CONSEGNA = Traduci in inglese questa frase del testo della pagina: «Il ferito sopravvive qualche ora, si rifiuta di rivelare il vero nome, benché chieda di fare testamento.»

TESTO DELLA PAGINA =
★ ★ ★ ★ ★ ★ ★

Un famoso storico, noto omosessuale, viaggia in incognito per un Paese straniero, e viene assassinato da un compagno occasionale nella camera d’un albergo, perché incautamente gli ha mostrato la notevole somma che porta con sé. Il presunto assassino, né giovane, né bello, non ruba nulla, subito scoperto, viene processato in fretta e condannato a morte. Una trama con temi alla moda buona per un bel giallo televisivo, con risvolti sociali.
Il “fattaccio”, come si usava scrivere in cronaca, accadde a Trieste 252 anni fa, l’8 giugno del 1768, Johann Joachim Winckelmann, l’inventore del classicismo, il più stimato storico e esperto d’arte antica del suo tempo, fu pugnalato nella camera numero 10 alla Locanda Grande, uno dei migliori alberghi di allora. Ospitò anche l’ammiraglio Nelson, Casanova e Carlo Goldoni. Oggi è diventato l’hotel Duchi d’Aosta.
Un cameriere allarmato per le grida, accorre e sorprende un cliente ancora con il pugnale in mano chino sul corpo del suo compagno di viaggio, il signor Giovanni. L’assassino fugge. Il ferito sopravvive qualche ora, si rifiuta di rivelare il vero nome, benché chieda di fare testamento. Nella valigia si trova il passaporto, e una copia del suo capolavoro Geschichte der Kunst der Altertums, “Storia dell’Arte antica”. «La morte di Winckelmman mi colpì come un fulmine a ciel sereno», dirà Goethe, suo grande estimatore che al momento del “fattaccio” aveva 19 anni. E due secoli e mezzo dopo i giornali tedeschi gli dedicano ancora intere pagine.
Fu Winckelmann a scoprire l’Italia, Goethe compì il viaggio fino in Sicilia sedotto dai suoi libri. L’autore del “Viaggio in Italia”, a suo modo, fu il primo turista tedesco, oggi arrivano in milioni ogni anno, attratti dal sole e dal buon cibo, ma non pochi cercano l’Arcadia di Winckelmann e di Goethe. E se nella mia Berlino vado a passeggio tra statue bianche neoclassiche è sempre colpa loro.

★ ★ ★ ★ ★ ★ ★

ELENCO DELLE RIGHE =
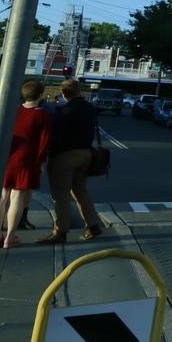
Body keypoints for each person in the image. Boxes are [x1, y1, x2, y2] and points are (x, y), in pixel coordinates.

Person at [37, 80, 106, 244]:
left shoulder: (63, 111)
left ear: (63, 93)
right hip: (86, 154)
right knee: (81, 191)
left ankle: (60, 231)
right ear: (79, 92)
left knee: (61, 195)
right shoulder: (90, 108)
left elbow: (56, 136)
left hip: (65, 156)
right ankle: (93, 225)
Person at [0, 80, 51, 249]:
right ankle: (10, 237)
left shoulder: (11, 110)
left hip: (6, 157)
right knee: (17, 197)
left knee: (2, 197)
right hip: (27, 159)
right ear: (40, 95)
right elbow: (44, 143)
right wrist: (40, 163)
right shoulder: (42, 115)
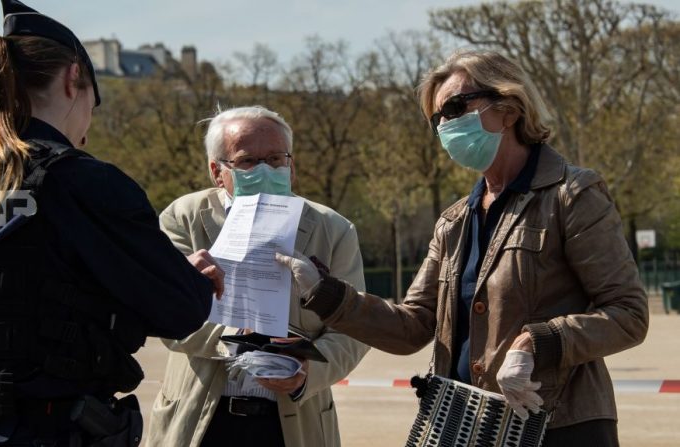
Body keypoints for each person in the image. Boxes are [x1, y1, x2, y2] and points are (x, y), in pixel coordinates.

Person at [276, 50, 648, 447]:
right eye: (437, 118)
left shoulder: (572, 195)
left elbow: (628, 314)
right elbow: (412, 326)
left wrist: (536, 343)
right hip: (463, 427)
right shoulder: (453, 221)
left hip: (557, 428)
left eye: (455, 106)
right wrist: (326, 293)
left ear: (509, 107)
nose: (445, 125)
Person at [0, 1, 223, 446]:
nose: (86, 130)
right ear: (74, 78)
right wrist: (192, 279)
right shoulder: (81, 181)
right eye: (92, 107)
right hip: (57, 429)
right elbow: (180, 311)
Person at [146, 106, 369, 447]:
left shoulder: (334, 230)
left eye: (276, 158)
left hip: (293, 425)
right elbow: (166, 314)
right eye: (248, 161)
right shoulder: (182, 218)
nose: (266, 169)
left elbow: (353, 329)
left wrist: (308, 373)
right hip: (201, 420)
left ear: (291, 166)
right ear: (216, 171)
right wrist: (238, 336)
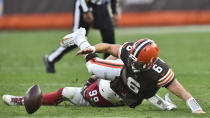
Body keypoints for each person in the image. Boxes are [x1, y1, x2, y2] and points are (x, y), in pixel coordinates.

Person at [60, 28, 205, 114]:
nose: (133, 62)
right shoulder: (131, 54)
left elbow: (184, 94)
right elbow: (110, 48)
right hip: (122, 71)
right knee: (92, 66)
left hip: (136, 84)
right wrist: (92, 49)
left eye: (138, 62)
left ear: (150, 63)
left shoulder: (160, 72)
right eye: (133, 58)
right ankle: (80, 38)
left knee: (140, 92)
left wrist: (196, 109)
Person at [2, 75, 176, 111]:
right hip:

★ ★ ★ ★ ★ ★ ★

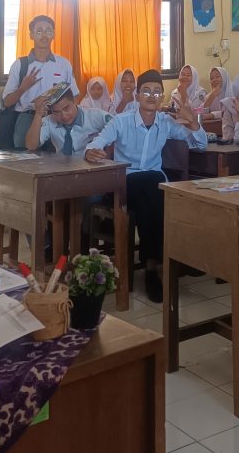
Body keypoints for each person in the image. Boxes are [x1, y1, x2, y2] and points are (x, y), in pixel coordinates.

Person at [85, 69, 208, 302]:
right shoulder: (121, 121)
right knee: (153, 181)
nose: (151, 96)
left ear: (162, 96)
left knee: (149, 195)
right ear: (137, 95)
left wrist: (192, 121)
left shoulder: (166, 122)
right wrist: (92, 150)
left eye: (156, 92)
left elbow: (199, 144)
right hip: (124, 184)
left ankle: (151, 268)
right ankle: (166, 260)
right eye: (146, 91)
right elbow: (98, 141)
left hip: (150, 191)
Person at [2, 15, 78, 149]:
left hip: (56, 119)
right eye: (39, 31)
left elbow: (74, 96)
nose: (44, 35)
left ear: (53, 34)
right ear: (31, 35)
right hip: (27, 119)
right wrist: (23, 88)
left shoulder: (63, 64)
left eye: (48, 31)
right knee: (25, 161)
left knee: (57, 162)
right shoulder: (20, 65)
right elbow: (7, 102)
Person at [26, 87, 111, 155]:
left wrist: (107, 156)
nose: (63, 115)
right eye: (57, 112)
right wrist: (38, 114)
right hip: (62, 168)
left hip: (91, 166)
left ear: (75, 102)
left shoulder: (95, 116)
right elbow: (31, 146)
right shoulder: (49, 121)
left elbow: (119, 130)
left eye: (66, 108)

★ ★ ★ ★ ★ ★ ★

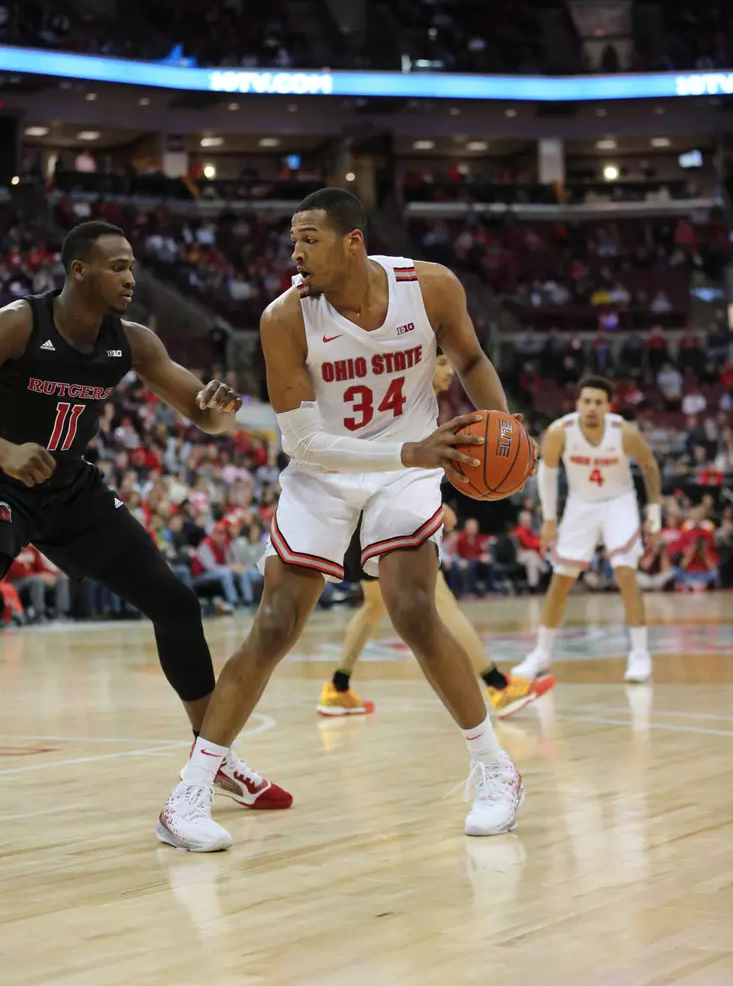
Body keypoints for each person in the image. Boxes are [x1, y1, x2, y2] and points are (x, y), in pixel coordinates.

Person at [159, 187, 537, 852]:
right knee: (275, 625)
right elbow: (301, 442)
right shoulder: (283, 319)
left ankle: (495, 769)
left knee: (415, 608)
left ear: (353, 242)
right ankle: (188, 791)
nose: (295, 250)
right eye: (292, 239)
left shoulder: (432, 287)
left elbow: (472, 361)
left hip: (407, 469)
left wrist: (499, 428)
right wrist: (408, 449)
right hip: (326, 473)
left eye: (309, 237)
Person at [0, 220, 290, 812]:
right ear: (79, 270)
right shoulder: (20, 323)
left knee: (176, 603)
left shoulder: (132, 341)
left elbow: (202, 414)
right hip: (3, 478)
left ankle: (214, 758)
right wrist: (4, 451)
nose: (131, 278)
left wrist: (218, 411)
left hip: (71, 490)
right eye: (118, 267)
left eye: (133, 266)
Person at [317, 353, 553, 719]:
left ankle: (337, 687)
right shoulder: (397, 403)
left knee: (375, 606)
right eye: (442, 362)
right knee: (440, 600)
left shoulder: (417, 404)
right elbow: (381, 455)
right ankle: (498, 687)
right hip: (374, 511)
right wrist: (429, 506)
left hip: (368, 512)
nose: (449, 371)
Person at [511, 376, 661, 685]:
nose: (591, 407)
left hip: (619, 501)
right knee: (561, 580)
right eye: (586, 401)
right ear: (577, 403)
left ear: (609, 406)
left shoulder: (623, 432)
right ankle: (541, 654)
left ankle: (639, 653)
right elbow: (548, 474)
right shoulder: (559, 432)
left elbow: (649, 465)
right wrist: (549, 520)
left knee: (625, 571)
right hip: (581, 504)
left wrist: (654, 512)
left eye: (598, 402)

★ ★ ★ ★ ★ ★ ★

SVOLGIMENTO = The wounded man survives a few hours and refuses to reveal his real name, even though he asks to make a will.